Having trouble unlocking my Nexus - windows does not recognize fastboot which leaves the command prompt hanging at "waiting for device"

Now, when I pulled it out of the box, someone had already turned it on. It has been running for 14 days according to logs. VERY Irritating. Charging it now but is it possible that the low battery is not making fastboot initialize?


----------



## dch921

http://rootzwiki.com/topic/30064-drivers-not-installing/

Try the drivers I posted n this thread. They work fine for me in fastboot and adb.

I doubt it had been running for 14 days. My Xoom with a much larger battery only made it 8 in standby never turning the screen on. Probably some issue with timestamps or time and date conflict on the device giving you an incorrect time on in the log.


----------



## Droid Commando

dch921 said:


> http://rootzwiki.com...not-installing/
> 
> Try the drivers I posted n this thread. They work fine for me in fastboot and adb.
> 
> I doubt it had been running for 14 days. My Xoom with a much larger battery only made it 8 in standby never turning the screen on. Probably some issue with timestamps or time and date conflict on the device giving you an incorrect time on in the log.


I dunno - the device was in Standby in the box, not powered off like it should have been.

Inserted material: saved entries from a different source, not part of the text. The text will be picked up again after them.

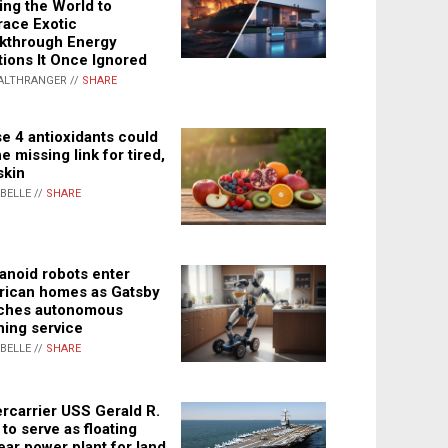
ing the World to
ace Exotic
kthrough Energy
tions It Once Ignored
ALTHRANGER //
SHARE
e 4 antioxidants could
e missing link for tired,
skin
ABELLE //
SHARE
noid robots enter
ican homes as Gatsby
ches autonomous
ning service
ABELLE //
SHARE
rcarrier USS Gerald R.
 to serve as floating
ear power plant for land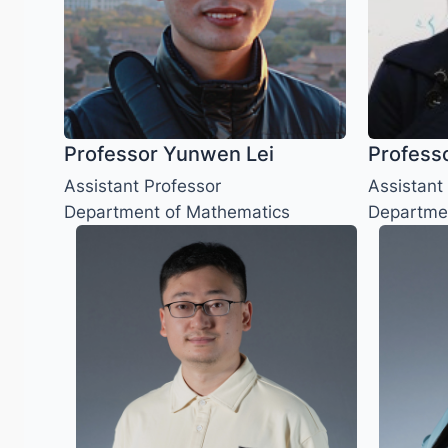
Professor Yunwen Lei
Professo
Assistant Professor
Assistant
Department of Mathematics
Departme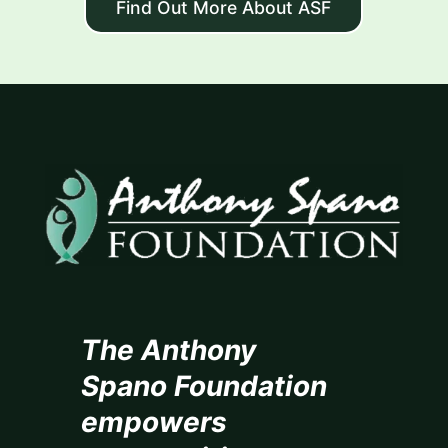
Find Out More About ASF
The Anthony
Spano Foundation
empowers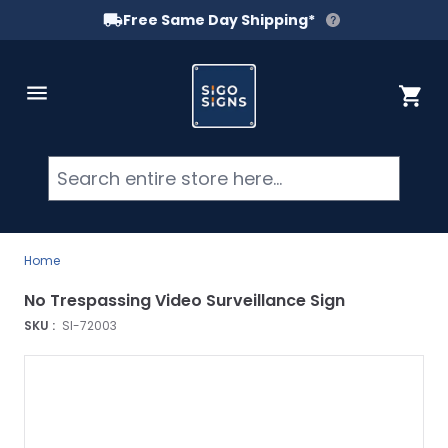
Free Same Day Shipping*
Skip to Content
Cart
Searc
Home
No Trespassing Video Surveillance Sign
SKU :
SI-72003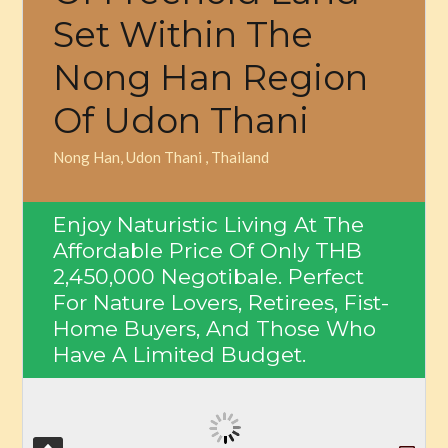
Set Within The
Nong Han Region
Of Udon Thani
Nong Han, Udon Thani , Thailand
Enjoy Naturistic Living At The
Affordable Price Of Only
THB
2,450,000
Negotibale. Perfect
For Nature Lovers, Retirees, Fist-
Home Buyers, And Those Who
Have A Limited Budget.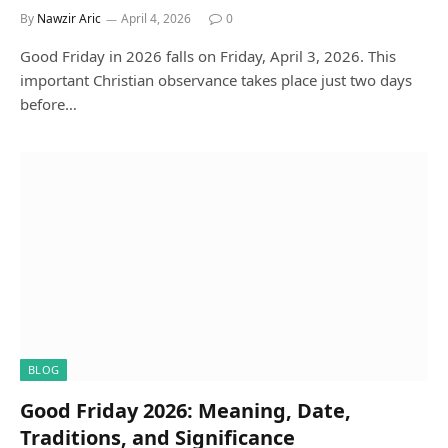
By
Nawzir Aric
April 4, 2026
0
Good Friday in 2026 falls on Friday, April 3, 2026. This
important Christian observance takes place just two days
before…
BLOG
Good Friday 2026: Meaning, Date,
Traditions, and Significance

I had it set to be preconfigured with my account. I'm thinking someone preconfigured it and didn't power it off all the way


----------



## htowngtr

the naked drivers work fine, it's the same problem people had with the Samsung Gnex


----------



## Droid Commando

The drivers dch921 posted worked


----------



## dch921

Droid Commando said:


> I dunno - the device was in Standby in the box, not powered off like it should have been.
> 
> I had it set to be preconfigured with my account. I'm thinking someone preconfigured it and didn't power it off all the way


OK now that makes sense with it being on. Surprised it made it 2 week with out dying guess Tegra 3 does use a lot less power then Tegra 2. Glad the drivers worked put for you.


----------